Author Topic: D Bows Are Not Easier to Build  (Read 7411 times)

0 Members and 2 Guests are viewing this topic.

Offline Dictionary

  • Member
  • Posts: 717
D Bows Are Not Easier to Build
« on: August 13, 2016, 07:52:36 pm »
I've come to this conclusion after more or less getting the last 3 or 4 bows I've built bending a bit too much in the handle and searching through old posts and seeing many members who have done the same. These bows have the handle as the widest part and taper to the nocks. Simple design...in theory. I'm finding that the amount of wood to get the handle flexing at full draw is very precise, and it is very easy to end up with the handle being stiff or bending too much. The result is too much set in the inner limbs with hand shock or having a 1 3/8 inch wide handle that does nothing for you other than require more specifically spined arrows.
 
First bow I posted a few weeks ago was the first one I'd made in a long time. It was about 43# or so and bent too much in the handle which jarred my hand slightly when I shot.



Second bow is a longbow 71" tip to tip pulling 52#. My desire to have it bending in the handle and inner limbs for a full compass tiller resulted in too much set near the handle with less than ideal cast after 100 arrows or so shot. A stiff handle with an elliptical-like tiller would have been easier to build and would have performed better.

Dataset excerpts:

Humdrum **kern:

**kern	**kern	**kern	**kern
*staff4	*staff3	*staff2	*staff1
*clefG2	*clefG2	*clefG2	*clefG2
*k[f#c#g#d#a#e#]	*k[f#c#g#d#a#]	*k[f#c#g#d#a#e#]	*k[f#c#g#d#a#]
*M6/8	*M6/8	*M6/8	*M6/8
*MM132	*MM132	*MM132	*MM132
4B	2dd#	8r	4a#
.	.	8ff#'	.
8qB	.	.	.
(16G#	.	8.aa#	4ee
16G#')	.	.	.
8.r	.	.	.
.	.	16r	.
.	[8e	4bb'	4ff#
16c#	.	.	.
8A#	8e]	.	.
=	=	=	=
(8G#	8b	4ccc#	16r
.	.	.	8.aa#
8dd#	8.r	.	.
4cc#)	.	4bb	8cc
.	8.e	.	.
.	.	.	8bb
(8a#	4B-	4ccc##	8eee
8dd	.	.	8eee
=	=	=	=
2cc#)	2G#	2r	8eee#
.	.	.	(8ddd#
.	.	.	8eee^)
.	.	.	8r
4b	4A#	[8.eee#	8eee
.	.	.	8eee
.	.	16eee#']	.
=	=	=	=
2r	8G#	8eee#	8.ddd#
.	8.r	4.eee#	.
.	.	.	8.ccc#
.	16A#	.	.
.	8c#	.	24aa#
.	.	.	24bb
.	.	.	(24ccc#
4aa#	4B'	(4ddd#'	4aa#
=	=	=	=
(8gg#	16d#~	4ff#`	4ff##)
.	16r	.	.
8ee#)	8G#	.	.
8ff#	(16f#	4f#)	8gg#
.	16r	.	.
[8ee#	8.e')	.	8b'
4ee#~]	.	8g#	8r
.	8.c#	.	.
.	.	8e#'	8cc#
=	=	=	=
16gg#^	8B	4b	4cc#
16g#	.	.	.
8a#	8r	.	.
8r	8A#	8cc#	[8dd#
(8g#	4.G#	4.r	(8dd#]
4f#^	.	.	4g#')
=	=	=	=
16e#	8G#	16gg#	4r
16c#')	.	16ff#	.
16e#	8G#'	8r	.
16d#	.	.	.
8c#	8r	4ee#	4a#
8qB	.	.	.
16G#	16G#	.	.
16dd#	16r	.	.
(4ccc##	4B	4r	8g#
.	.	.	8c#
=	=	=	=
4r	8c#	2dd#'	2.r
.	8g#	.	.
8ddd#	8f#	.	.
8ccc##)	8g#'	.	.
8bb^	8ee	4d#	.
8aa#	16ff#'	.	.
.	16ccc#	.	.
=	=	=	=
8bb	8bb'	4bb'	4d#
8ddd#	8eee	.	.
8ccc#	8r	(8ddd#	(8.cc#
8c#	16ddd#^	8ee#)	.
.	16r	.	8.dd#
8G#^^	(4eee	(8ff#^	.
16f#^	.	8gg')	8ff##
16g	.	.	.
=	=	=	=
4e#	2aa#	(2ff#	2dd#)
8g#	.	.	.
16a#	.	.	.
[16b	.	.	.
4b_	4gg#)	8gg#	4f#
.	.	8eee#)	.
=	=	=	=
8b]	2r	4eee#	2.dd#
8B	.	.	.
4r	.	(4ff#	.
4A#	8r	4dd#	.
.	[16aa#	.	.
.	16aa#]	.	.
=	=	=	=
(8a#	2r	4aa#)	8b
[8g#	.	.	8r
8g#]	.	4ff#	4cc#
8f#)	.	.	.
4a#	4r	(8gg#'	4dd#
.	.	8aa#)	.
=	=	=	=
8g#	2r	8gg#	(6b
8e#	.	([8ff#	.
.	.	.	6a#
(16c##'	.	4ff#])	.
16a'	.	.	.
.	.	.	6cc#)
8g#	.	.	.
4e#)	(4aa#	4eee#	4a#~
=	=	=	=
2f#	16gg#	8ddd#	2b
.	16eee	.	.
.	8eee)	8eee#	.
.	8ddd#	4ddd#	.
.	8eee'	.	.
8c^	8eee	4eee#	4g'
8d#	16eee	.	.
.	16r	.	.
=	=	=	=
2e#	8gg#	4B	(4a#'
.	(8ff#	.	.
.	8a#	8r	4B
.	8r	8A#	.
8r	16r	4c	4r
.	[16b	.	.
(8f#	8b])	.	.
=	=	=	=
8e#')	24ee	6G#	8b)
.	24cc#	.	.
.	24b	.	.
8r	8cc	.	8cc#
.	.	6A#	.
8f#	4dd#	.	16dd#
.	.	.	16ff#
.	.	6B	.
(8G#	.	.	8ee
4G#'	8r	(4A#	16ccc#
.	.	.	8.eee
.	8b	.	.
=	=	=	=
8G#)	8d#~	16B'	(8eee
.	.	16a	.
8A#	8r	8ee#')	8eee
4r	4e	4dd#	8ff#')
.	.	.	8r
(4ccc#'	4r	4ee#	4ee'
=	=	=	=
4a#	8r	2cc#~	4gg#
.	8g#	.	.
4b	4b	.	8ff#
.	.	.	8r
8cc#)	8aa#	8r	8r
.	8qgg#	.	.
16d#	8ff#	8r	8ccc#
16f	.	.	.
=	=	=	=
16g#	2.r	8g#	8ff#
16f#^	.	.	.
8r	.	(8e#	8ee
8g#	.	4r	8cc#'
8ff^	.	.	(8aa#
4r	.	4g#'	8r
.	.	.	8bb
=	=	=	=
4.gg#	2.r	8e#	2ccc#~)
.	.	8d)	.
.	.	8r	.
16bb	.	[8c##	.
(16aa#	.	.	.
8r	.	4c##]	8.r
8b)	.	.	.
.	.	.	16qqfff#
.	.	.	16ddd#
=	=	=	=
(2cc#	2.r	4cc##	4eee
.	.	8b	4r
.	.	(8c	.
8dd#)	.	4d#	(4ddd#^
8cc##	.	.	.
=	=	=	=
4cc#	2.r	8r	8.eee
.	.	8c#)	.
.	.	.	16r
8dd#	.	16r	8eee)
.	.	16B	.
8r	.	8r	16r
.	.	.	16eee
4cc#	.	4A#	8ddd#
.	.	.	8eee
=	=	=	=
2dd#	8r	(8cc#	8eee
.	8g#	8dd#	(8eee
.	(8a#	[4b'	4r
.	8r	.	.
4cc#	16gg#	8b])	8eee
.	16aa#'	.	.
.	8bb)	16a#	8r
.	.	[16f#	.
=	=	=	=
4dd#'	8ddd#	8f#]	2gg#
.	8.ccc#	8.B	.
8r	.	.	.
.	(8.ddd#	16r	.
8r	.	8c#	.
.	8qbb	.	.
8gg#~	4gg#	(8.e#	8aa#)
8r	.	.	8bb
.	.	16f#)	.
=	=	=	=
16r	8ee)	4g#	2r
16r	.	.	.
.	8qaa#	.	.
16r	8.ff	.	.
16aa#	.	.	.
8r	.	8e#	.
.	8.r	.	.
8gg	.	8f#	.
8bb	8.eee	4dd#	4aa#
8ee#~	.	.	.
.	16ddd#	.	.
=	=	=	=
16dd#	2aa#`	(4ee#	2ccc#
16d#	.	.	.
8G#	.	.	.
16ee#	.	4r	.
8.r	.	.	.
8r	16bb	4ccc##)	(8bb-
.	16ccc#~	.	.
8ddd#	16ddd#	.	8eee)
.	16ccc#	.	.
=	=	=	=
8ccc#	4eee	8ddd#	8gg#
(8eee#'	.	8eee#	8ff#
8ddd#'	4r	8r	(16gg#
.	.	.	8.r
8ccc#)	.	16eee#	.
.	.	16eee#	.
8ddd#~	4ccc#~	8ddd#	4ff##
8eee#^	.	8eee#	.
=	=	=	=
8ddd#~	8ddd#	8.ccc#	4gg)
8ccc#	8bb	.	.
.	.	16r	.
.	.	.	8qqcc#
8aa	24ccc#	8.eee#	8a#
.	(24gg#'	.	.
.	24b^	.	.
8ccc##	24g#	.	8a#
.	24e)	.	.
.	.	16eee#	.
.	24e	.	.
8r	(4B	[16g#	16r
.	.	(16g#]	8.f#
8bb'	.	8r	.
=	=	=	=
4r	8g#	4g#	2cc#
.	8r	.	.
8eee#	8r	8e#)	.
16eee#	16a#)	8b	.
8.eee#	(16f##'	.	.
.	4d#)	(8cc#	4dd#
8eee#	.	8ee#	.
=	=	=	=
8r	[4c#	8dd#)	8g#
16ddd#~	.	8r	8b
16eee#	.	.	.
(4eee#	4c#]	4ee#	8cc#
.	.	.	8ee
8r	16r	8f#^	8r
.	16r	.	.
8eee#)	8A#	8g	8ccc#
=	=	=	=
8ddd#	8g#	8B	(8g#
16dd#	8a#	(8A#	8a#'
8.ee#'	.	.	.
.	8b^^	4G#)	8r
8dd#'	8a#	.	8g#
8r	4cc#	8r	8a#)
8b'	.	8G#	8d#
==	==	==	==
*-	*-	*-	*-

§ PROMPT
Print the full forum post about building D bows again, word for word and without any changes.

§ COMPLETE RESPONSE
Author Topic: D Bows Are Not Easier to Build  (Read 7411 times)

0 Members and 2 Guests are viewing this topic.

Offline Dictionary

  • Member
  • Posts: 717
D Bows Are Not Easier to Build
« on: August 13, 2016, 07:52:36 pm »
I've come to this conclusion after more or less getting the last 3 or 4 bows I've built bending a bit too much in the handle and searching through old posts and seeing many members who have done the same. These bows have the handle as the widest part and taper to the nocks. Simple design...in theory. I'm finding that the amount of wood to get the handle flexing at full draw is very precise, and it is very easy to end up with the handle being stiff or bending too much. The result is too much set in the inner limbs with hand shock or having a 1 3/8 inch wide handle that does nothing for you other than require more specifically spined arrows.
 
First bow I posted a few weeks ago was the first one I'd made in a long time. It was about 43# or so and bent too much in the handle which jarred my hand slightly when I shot.



Second bow is a longbow 71" tip to tip pulling 52#. My desire to have it bending in the handle and inner limbs for a full compass tiller resulted in too much set near the handle with less than ideal cast after 100 arrows or so shot. A stiff handle with an elliptical-like tiller would have been easier to build and would have performed better.